The ATU’s industry-leading apprenticeship programs have played a critical role in training our members.  Our apprenticeships not only provide individuals with the opportunity to learn and master specific skills but also contribute significantly to the overall development of a highly skilled workforce.

As a U.S. Department of Labor Apprenticeship Ambassador, our apprenticeships prioritize hands-on experience, mentorship, and classroom instruction to create a comprehensive learning environment that equips our members with the expertise needed to excel.

As pillars of professional development, ATU apprenticeships stand as a key driver of both individual success and the well-being of the communities we serve. Under International President John Costa’s leadership, the ATU has prioritized these programs by offering International support through staffing, expertise, logistics, and anything else our Locals and members need. We highlight a few of these innovative programs at Locals across our Union.


Establishing Bus Operators as Skilled Labor

Before 2015, all bus operators in this country were considered unskilled by the U.S. Department of Labor. Recognizing the skills, knowledge, and experience needed to be a successful bus operator, our Local 265-San Jose, CA, and its transit agency, Santa Clara Valley Transit Authority (VTA), along with other industry partners, worked with the DOL to reclassify bus operators as a profession and create a groundbreaking bus operator apprenticeship program. Since its inception, more than 1000 operators now hold Journey worker cards as professional coach operators, and some are even receiving as many as 18 College units after graduating from the Local’s apprenticeship program. In addition, the Local 265 bus operator apprenticeship program has sparked other ATU Locals to create similar programs.


Local 1070–Indianapolis, IN, Teams with IndyGo and Ivy Tech

Our Local 1070-Indianapolis, IN, joined with IndyGo, along with Ivy Tech Community College, to develop apprenticeship and mentorship programs for our members. International President Costa has the opportunity to see these successful programs firsthand on a trip to visit our Local.

“I heard about the great apprenticeship and mentorship programs here at IndyGo and wanted to come check them out. I’m impressed with the success here. I can see the pride and commitment. I can see how these programs are changing the lives of our members while helping to address the shortage of workers at IndyGo,” said Costa. “Your programs work because we are at the table to create them. Our members know the jobs better than anyone. These programs can serve as a model for our Locals and transit agencies across North America.”

One of the programs the Local is partnering with Ivy Tech Community College and IndyGo is to provide our members who are IndyGo diesel apprentices with a pathway to a technical certificate from Ivy Tech in diesel technology.
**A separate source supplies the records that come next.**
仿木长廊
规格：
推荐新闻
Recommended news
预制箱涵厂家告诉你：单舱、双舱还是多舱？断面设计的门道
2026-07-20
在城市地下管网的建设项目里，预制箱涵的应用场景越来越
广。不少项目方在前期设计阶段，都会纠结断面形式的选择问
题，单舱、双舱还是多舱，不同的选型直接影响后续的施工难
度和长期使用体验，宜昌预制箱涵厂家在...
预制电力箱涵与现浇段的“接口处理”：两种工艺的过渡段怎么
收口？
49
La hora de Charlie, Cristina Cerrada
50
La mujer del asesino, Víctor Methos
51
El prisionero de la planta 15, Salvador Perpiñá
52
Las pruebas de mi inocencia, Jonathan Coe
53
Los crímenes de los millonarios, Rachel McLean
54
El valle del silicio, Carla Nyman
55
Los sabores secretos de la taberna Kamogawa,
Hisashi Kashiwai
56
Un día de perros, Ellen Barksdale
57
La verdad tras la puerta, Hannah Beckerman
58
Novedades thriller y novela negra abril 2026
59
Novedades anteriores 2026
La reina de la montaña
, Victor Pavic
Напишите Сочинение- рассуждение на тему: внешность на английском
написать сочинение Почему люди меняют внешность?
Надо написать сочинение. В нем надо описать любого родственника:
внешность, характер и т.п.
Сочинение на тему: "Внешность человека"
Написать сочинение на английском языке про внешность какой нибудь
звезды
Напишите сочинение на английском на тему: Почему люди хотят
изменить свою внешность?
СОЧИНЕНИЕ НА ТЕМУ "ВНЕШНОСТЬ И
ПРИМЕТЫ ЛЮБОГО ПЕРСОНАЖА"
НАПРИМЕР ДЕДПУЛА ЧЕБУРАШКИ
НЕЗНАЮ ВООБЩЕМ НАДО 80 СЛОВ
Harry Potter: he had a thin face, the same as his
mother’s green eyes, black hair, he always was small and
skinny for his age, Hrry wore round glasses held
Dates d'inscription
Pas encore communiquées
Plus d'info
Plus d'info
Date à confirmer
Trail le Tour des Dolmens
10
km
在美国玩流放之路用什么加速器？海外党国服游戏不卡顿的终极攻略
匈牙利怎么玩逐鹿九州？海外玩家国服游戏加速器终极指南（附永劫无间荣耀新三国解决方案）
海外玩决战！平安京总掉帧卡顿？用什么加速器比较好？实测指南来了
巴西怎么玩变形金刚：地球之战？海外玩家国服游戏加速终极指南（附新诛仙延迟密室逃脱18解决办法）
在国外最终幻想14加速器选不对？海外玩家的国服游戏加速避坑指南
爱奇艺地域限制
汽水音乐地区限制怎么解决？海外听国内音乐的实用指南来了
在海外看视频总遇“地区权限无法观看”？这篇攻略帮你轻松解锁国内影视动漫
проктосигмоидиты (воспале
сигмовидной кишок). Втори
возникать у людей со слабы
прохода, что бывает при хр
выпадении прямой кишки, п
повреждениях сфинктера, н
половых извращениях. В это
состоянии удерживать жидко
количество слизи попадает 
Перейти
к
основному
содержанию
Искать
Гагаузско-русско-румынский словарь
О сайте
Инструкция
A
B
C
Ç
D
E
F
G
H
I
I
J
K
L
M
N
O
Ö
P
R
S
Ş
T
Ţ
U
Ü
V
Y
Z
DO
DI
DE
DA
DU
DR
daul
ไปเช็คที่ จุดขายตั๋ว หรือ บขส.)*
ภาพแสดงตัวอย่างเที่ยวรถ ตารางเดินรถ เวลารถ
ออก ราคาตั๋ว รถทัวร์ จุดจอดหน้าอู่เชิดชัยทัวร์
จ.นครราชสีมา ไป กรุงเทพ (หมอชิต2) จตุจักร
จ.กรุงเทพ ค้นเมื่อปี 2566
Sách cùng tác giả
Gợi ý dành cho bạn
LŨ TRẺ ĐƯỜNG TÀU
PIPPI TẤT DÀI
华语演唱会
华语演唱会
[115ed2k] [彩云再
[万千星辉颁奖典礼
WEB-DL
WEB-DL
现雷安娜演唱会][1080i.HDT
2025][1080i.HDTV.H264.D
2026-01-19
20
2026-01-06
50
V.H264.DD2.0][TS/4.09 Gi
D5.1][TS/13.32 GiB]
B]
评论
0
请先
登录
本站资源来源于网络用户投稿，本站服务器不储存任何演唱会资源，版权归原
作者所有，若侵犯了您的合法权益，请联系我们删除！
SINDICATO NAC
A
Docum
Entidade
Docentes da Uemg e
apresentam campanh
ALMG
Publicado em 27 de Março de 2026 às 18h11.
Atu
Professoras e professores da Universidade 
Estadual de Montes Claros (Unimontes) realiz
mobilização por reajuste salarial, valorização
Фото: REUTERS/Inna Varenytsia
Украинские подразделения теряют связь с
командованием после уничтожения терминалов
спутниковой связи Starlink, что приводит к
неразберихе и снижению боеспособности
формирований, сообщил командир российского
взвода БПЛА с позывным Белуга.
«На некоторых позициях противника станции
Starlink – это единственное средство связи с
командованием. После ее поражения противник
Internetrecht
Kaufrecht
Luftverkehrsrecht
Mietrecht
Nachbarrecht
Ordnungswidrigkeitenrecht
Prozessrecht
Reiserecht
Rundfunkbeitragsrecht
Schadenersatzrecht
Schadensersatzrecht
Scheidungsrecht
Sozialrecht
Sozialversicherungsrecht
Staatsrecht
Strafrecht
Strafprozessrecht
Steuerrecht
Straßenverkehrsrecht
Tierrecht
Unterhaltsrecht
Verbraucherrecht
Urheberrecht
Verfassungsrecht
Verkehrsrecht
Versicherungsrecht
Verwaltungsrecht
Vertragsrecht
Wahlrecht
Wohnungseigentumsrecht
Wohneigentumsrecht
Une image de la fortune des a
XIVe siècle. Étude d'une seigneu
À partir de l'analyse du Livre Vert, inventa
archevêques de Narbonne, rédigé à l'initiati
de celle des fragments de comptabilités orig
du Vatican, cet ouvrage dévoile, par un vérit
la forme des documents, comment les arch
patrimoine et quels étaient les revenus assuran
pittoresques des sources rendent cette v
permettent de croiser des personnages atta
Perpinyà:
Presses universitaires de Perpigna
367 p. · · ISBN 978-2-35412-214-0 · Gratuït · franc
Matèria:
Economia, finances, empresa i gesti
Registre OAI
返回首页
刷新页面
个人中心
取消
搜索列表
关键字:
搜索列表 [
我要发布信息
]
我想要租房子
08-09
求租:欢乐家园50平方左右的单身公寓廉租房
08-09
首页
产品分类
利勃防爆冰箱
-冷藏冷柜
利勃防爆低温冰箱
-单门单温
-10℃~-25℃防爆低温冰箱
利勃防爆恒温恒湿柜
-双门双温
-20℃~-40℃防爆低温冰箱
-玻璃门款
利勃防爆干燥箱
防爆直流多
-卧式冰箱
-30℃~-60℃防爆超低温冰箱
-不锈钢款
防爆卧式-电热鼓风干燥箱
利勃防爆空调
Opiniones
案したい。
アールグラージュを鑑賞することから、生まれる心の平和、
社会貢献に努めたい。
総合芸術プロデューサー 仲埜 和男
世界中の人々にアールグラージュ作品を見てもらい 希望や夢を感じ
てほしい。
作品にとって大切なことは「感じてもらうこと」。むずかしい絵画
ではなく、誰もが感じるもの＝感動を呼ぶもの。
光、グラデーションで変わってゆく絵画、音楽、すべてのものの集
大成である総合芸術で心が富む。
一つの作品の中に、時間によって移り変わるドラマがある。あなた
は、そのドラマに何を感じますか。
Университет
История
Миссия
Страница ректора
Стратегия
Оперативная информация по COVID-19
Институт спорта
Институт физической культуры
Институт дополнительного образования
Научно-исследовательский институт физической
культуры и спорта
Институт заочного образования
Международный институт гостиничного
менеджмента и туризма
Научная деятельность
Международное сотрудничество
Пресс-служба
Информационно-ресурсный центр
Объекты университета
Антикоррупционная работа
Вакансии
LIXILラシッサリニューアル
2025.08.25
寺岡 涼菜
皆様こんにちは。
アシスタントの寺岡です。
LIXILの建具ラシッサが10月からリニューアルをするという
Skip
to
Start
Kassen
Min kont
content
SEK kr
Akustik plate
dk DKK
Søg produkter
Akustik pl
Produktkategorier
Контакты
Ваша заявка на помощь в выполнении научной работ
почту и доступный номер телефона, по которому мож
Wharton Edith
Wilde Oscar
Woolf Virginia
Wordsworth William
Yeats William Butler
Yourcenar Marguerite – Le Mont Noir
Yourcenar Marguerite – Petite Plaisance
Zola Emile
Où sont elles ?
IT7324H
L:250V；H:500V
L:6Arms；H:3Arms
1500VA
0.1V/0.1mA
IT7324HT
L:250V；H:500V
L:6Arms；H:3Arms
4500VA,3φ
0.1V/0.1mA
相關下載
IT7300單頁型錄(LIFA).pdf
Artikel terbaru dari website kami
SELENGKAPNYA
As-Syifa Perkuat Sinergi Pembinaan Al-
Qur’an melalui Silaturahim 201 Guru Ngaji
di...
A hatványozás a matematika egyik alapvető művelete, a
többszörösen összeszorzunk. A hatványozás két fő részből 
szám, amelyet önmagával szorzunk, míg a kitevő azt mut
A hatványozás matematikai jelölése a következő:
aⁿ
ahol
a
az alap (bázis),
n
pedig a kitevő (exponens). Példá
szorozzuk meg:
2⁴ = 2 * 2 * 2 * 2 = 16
The skills and experience of our Local diesel mechanics played a critical role in developing this apprenticeship at Ivy Tech, the first of its kind at the college within the transportation/logistics sector, specifically diesel technology.


Local 689 – Washington, DC

Our Local 689-Washington, DC, has developed successful joint labor-management apprenticeship and mentorship programs at WMATA and Fairfax Connector to continue expanding our Union’s workforce development programs across North America.

“It’s an honor to be here with you today to hear from you, our members, and management how your innovative apprenticeship and mentorship programs are expanding opportunities for our members to advance their careers and for WMATA to hire skilled workers,” said Costa, who visited a meeting of apprentices, mentors and the transit agency at the Local 689 Union Hall. “These Local 689 WMATA and Fairfax Connector workforce development programs are very impressive and provide models to help our Union continue to set the standard for apprenticeships and mentorships across our industry.”

Local mentors and apprentices, as well as WMATA and Fairfax Connector officials, spoke about how working together is critical to the success of these programs. One of the highlights was an innovative CDL Learner’s Permit and GED Class run by Local 689 at their Union Hall to prepare and give potential operators an opportunity for a career in the public transit industry.


Local 85-Pittsburgh, PA, and Local 788-St. Louis, MO Paving the Way

At Local 85-Pittsburgh, PA, and Local 788-St. Louis, MO, they are currently working on turning their successful mentor programs into registered apprenticeship programs. Recruiting and retaining new operators proved to be a challenge for both transit agencies. So, both Locals worked closely with their transit agencies to develop mentor programs to help increase retention, reduce absenteeism, and improve workplace cultures. There are now over 100 mentors in both programs, who are selected jointly by our Locals and their transit agencies to assist new operators in becoming accustomed to their careers in public transit.  The mentor program’s success led to the Locals and transit agencies wanting to take it to the next level and add that nationally recognized certification.

The ATU is proud to be facilitating these important programs for our members and our industry. Thank you to all our mentors and apprentices who are putting in the work to improve our workplaces and our transit systems.